Il y a son abordable surface qui fait, en première lecture, d'Un Métier Sérieux un film facile, bienveillant et sincère, au sujet universel, au casting chorale instantanément sympathique (Cluzet et Exarchopoulos en tête) et à l'agréable sentiment de vérité.
Mais il y a en profondeur l'incapacité pour Thomas Lilti d'assouvir son impossible désir d'exhaustivité.
Le film se résume donc à un chapelet de saynettes jamais creusées, jamais abouties, toute traitées avec distance puis laissant silencieusement la place à la suivante (d'une histoire d'amour tue entre deux professeurs à une autre qui commence, en passant par un ridicule accident de surf, tout aussitôt oublié).
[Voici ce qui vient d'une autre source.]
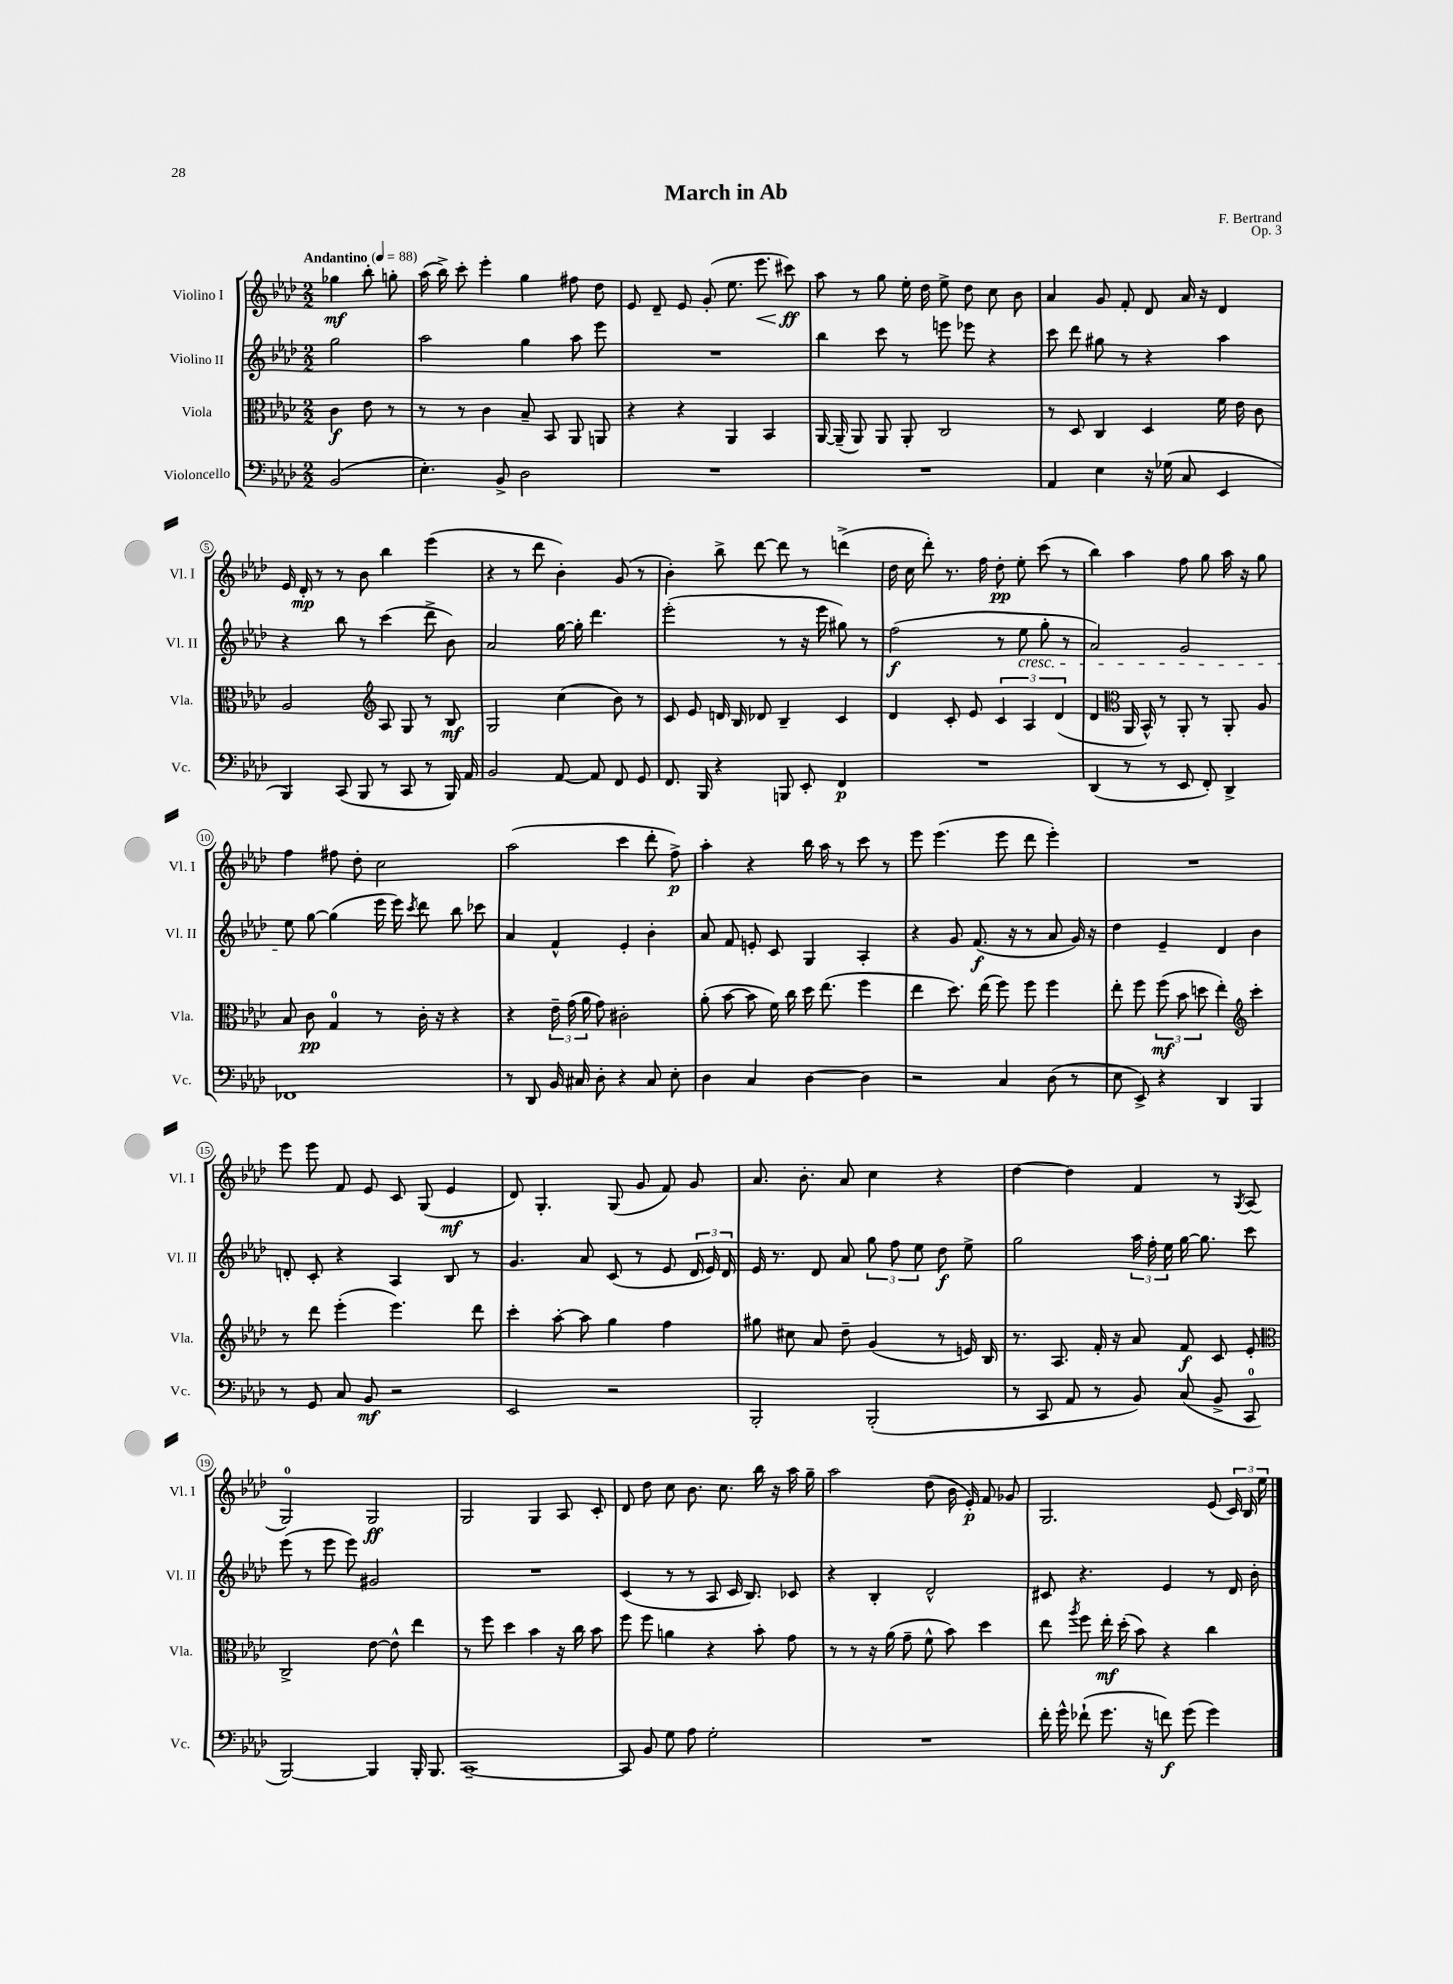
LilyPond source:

\header { title = "March in Ab" composer = "F. Bertrand" opus = "Op. 3" }
<<
\new StaffGroup <<
\new Staff = "s0" \with { instrumentName = "Violino I" shortInstrumentName = "Vl. I" } {
    \clef treble \key aes \major \numericTimeSignature \time 2/2 \partial 2 \tempo "Andantino" 4 = 88
    \autoBeamOff ges''4\mf bes''8-. g''8-. |
    aes''16( bes''16->) c'''8-. ees'''4-. g''4 fis''8 des''8 |
    ees'8 des'8-- ees'8 g'8-.( ees''8. ees'''8.\< cis'''8\ff\!) |
    aes''8 r8 g''8 ees''16-. des''16 ees''8-> des''8 c''8 bes'8 |
    aes'4 g'8 f'8-. des'8 aes'16 r16 des'4 |
    ees'16 des'16-.\mp r8 r8 bes'8 bes''4 ees'''4( |
    r4 r8 des'''8 bes'4-.) g'8( r8 |
    bes'4-.) bes''8-> des'''8~ des'''8 r8 d'''4->( |
    des''16 c''16 des'''8-.) r8. f''16 des''8-.\pp ees''8-. c'''8( r8 |
    bes''4) aes''4 f''8 g''8 aes''16 r16 g''8 |
    f''4 fis''8 des''8-. c''2 |
    aes''2( c'''4 des'''8-. f''8->\p) |
    aes''4-. r4 bes''16 aes''16 r8 c'''8 r8 |
    ees'''8 ees'''4.( ees'''8 des'''8 ees'''4-.) |
    R1 |
    ees'''8 ees'''8 f'8 ees'8 c'8 g8( ees'4\mf |
    des'8) g4.-. g8( g'8 f'8) g'8 |
    aes'8. bes'8.-. aes'8 c''4 r4 |
    des''4~ des''4 f'4 r8 \acciaccatura { g8 } aes8( |
    g2-0) g2\ff |
    g2 g4 aes8 c'8-. |
    des'8 des''8 c''8 bes'8. c''8. bes''16 r16 aes''16 g''16-- |
    aes''2 des''8( bes'16 ees'16-.\p) f'8 ges'8 |
    g2. ees'8( \tuplet 3/2 { c'16) bes16 ees''16 } \bar "|." |
}
\new Staff = "s1" \with { instrumentName = "Violino II" shortInstrumentName = "Vl. II" } {
    \clef treble \key aes \major \numericTimeSignature \time 2/2 \partial 2
    \autoBeamOff g''2 |
    aes''2 g''4 aes''8 ees'''8 |
    R1 |
    bes''4 c'''8 r8 e'''8 ees'''8 r4 |
    c'''8 des'''8 gis''8 r8 r4 aes''4 |
    r4 bes''8 r8 c'''4( des'''8-> bes'8) |
    aes'2 g''16~ g''16-. des'''4. |
    ees'''2-.( r8 r16 ees'''16 gis''8) r8 |
    f''2\f( r8 ees''8\cresc g''8-. r8 |
    aes'2) g'2 |
    ees''8\! g''8~ g''4( ees'''16 ees'''16) \acciaccatura { c'''8 } des'''8 bes''8 ces'''8 |
    aes'4 f'4-^ ees'4-. bes'4-. |
    aes'8 f'8 e'8-. c'8 g4 aes4-. |
    r4 g'8 f'8.\f( r16 r8 aes'8 g'16) r16 |
    des''4 ees'4-- des'4 bes'4 |
    d'8-. c'8-. r4 aes4 bes8 r8 |
    g'4. aes'8 c'8( r8 ees'8 \tuplet 3/2 { des'16 ees'16) des'16 } |
    ees'16 r8. des'8 aes'8 \tuplet 3/2 { g''8 f''8 ees''8 } des''8\f ees''8-> |
    g''2 \tuplet 3/2 { aes''16 f''16-. ees''16 } g''16~ g''8. c'''8 |
    ees'''8( r8 ees'''8 ees'''8) gis'2 |
    R1 |
    c'4( r8 r8 aes8 c'16 bes8.) ces'8 |
    r4 bes4-. des'2-^ |
    cis'8 r4. ees'4 r8 des'16 bes'16-. \bar "|." |
}
\new Staff = "s2" \with { instrumentName = "Viola" shortInstrumentName = "Vla." } {
    \clef alto \key aes \major \numericTimeSignature \time 2/2 \partial 2
    \autoBeamOff c'4\f ees'8 r8 |
    r8 r8 c'4 bes8-- bes,8 aes,8 a,8 |
    r4 r4 aes,4 bes,4 |
    aes,16~ aes,16--( aes,8) aes,8 aes,8-. c2 |
    r8 des8 c4 des4 f'16 ees'16 c'8 |
    aes2 \clef treble aes8 g8 r8 bes8\mf |
    g2 c''4( bes'8) r8 |
    c'8 ees'8 d'16 bes16 des'8 bes4-- c'4 |
    des'4 c'8-. ees'8 \tuplet 3/2 { c'4 aes4 des'4( } |
    des'4 \clef alto aes,16 bes,16-^) r8 aes,8-. r8 aes,8-. aes8 |
    bes8 c'8\pp g4-0 r8 c'16-. r16 r4 |
    r4 \tuplet 3/2 { ees'16-- g'16( aes'16 } g'8) cis'2-. |
    aes'8-.( bes'8~ bes'8 f'16) c''16 des''16 ees''8.( f''4 |
    ees''4 des''8.) ees''16( f''8) f''8 f''4 |
    ees''8-. f''8 \tuplet 3/2 { f''8\mf( bes'8 d''8 } ees''4-.) \clef treble c'''4-. |
    r8 des'''8 ees'''4-.( ees'''4.) des'''8 |
    c'''4-. aes''8~-. aes''8 g''4 f''4 |
    gis''8 cis''8 aes'8 des''8-- g'4( r8 e'16) bes16 |
    r8. aes8. f'16-. r16 aes'8 f'8\f c'8 ees'8-. |
    \clef alto c2-> ees'8~ ees'8-^ ees''4 |
    r8 f''8 des''4 bes'4 r16 c''16 bes'8 |
    f''8 f''8 a'4 r4 bes'8-. g'8 |
    r8 r8 r16 aes'16( g'8-- f'8-^ bes'8) des''4 |
    ees''8 \acciaccatura { aes''8 } f''8 ees''16-.\mf des''16-.( bes'8) r4 c''4 \bar "|." |
}
\new Staff = "s3" \with { instrumentName = "Violoncello" shortInstrumentName = "Vc." } {
    \clef bass \key aes \major \numericTimeSignature \time 2/2 \partial 2
    \autoBeamOff bes,2( |
    ees4.-.) bes,8-> des2 |
    R1 |
    R1 |
    aes,4 ees4 r16 ges16( c8 ees,4 |
    bes,,4) c,8( bes,,8 r8 c,8 r8 bes,,16) aes,16 |
    bes,2 aes,8~ aes,8 f,8 g,8 |
    f,8. bes,,16 r4 b,,8 ees,8-. f,4\p |
    R1 |
    des,4( r8 r8 ees,8 f,8-.) des,4-> |
    fes,1 |
    r8 des,8 bes,16 cis16 des8-. r4 cis8 ees8-. |
    des4 c4 des4~ des4 |
    r2 c4 des8( r8 |
    ees8 ees,8->) r4 des,4 bes,,4 |
    r8 g,8 c8 bes,8\mf r2 |
    ees,2 r2 |
    bes,,2-. bes,,2-.( |
    r8 c,8 aes,8 r8 bes,8) c8( bes,8-> c,8-0 |
    bes,,2~) bes,,4 bes,,16-. bes,,8. |
    c,1~-- |
    c,8 bes,8 g8 aes8 g2-. |
    R1 |
    f'16-. g'16-^ fes'8-!( g'8. r16 f'8\f) g'8( g'4) \bar "|." |
}
>>
>>
\layout { \context { \Score \override BarNumber.stencil = #(make-stencil-circler 0.1 0.3 ly:text-interface::print) } }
La galerie de personnages, certes touchants et très justement interprétés, n'est qu'une incarnation de types, de caractères, digne de la moins bonne des sociologies.
Ces pions utiles ne sont justifiés par le scénario que pour incarner une thématique particulière de ce court catalogue sans saveur (le vieux prof, pilier du collège, mais qui s'ennuie poliment, le nouveau, le prof cool, la prof coincée... tous ayant des problématiques parentales propres).
Frileux, Lilti, désormais autorevendiqué cinéaste officiel des métiers français, ne s'encombre même pas d'un seul propos un temps soit peu revendicateur, éloignant son film de toute réalité politique, conceptualisant son collège comme un espace indéfini, flou et désincarné, et imaginant une mixité sociale idyllique jamais réfléchie.
Le film a évidemment son lot de moments de tension, d'humour ou d'émotions, mais tout ceci est si mécanique, si inconsistant, et beaucoup trop facile pour être le témoin et porte-parole fidèle d'une bien sérieuse profession, dont les enjeux dépassent toujours et bien largement la simple anecdote.